Directeur de recherche au CNRS, auteur de Morale et chaos – Principes d’un agir sans fondement et Critique de la destruction créatrice, Pierre Caye répond aux questions de Magazine.
Engageant très simplement et spontanément la conversation, face à un regard bleu limpide de quiétude et de curiosité, Pierre Caye évoque, d’emblée, sa première visite au Liban, les conférences qu’il a présentées aux étudiants de l’Université Saint-Joseph (USJ), autour des questions de théories économiques, de philosophie, d’ontologie, des logiques de l’être, de patrimoine, soulevant à propos de cette dernière notion notamment, la complication dans laquelle on se retrouve face à des «situations de guerre extrêmement violentes avec des stratégies de destruction volontaire, la pulsion de destruction étant très fortement ancrée dans l’homme et pouvant prendre diverses formes, parfois c’est l’appât du gain, quand on détruit pour construire, et là en ce qui concerne le Proche-Orient, cela fait partie d’une stratégie volontaire de provocation, d’affirmation et de rupture par rapport à des siècles et des siècles de tradition».
Dans ce monde justement, on ne cesse peut-être de s’interroger sur la place de la philosophie, son intérêt…
Justement, c’est un peu la dernière ressource. On voit bien, pour de nombreuses raisons, que l’action politique devient de plus en plus difficile et souvent inefficace et, quand elle est efficace, on est parfois surpris des effets que cette action engendre. Alors, comme la politique au sens traditionnel du terme semblait nous échapper, la modernité a conçu une nouvelle conception de la politique, la gouvernance qui, définition très rapide, consiste à mettre en place des instruments de régulation d’un système qu’on voudrait de plus en plus automatique. Ces micro-interventions politiques sont nombreuses, mais elles sont minimes à chaque fois, et le but est de maintenir un système métastase, donc il n’y a plus de grandes décisions, car elles risquent de faire basculer cette machine économico-sociale que les politiques sont amenés à gérer sous le principe de la gouvernance. C’est vrai que lorsque la politique a à faire avec des situations telles que le Liban a connues et qu’aujourd’hui la région connaît, elle est un peu démunie, sauf effectivement des retours très archaïques à la politique.

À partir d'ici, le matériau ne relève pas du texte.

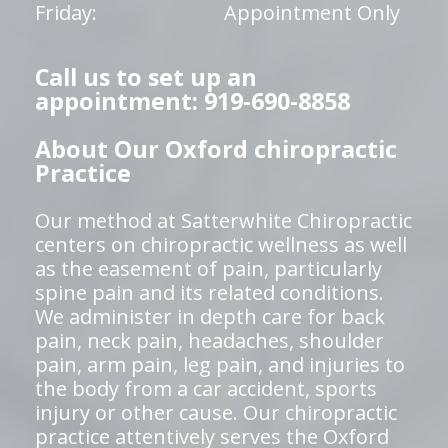
Friday:
Appointment Only
Call us to set up an
appointment: 919-690-8858
About Our Oxford chiropractic
Practice
Our method at Satterwhite Chiropractic
centers on chiropractic wellness as well
as the easement of pain, particularly
spine pain and its related conditions.
We administer in depth care for back
pain, neck pain, headaches, shoulder
pain, arm pain, leg pain, and injuries to
the body from a car accident, sports
injury or other cause. Our chiropractic
practice attentively serves the Oxford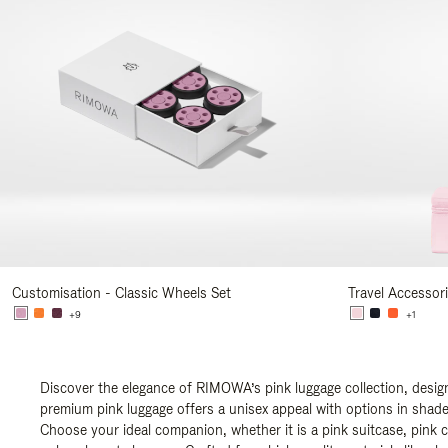
Customisation - Classic Wheels Set
Travel Accessor
+9
+1
Discover the elegance of RIMOWA’s pink luggage collection, design
premium pink luggage offers a unisex appeal with options in shades
Choose your ideal companion, whether it is a pink suitcase, pink c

Il y a un deuxième niveau d’intervention plus intellectuel, celui des sciences sociales, en particulier aujourd’hui, les deux dominantes que sont l’économie et le droit. On pourrait montrer, et j’essaie de le faire, que l’évolution des théories économiques et juridiques va plutôt dans le sens d’une accélération des logiques économiques traditionnelles, ce qui conduit à la «destruction créatrice», c’est-à-dire à une logique d’arasement pour pouvoir relancer la machine productive. Il y a donc une contradiction, car on ne cesse de parler de développement durable mais, en réalité, les instruments de sciences sociales qu’on utilise sont tout à fait opposés à cette idée-là. On arrive donc à des apories comme celle à la fois de la politique et des sciences sociales, c’est là où on a besoin de la philosophie, c’est là où il faut faire un travail supplémentaire de théorisation pour sortir d’un certain nombre d’impasses.
Le public est-il réceptif à la philosophie?
On demande parfois à la philosophie de répondre à de fausses questions, qui sont des sources d’angoisse de la société. Moi, je me pose plutôt des questions autour des thèmes de la production, du développement durable, qui sont moins grand-public mais qui intéressent aussi. Je tiens aussi à ce que la démarche philosophique soit rigoureuse. C’est vrai que je me suis permis une analogie extrêmement étroite entre les questions de philosophie et d’ontologie et celles d’économie et de société, parce que j’essaie de montrer que le thème de la production économique est aussi extrêmement lié à la question philosophique de la production de l’être, qui est une vieille question qui n’a pas attendu le XIXe ou le XXe siècle pour être posée, qu’on retrouve dans la philosophie néoplatonicienne, chez Platon, chez Aristote.
Pour revenir à cette idée de la philosophie susceptible, sinon de prendre le relais, du moins d’ouvrir des portes à des situations un peu bloquées, on peut prendre la figure d’Aristote, qui était le maître d’Alexandre dont l’empire mythique et extraordinaire a duré ce qu’a duré Alexandre. Pendant ce temps-là, son maître a construit un savoir qui a contribué à la modernité, à la construction des savoirs. Donc si je devais écrire un livre grand-public, j’écrirais une sorte de dialogue apocryphe d’Alexandre et d’Aristote.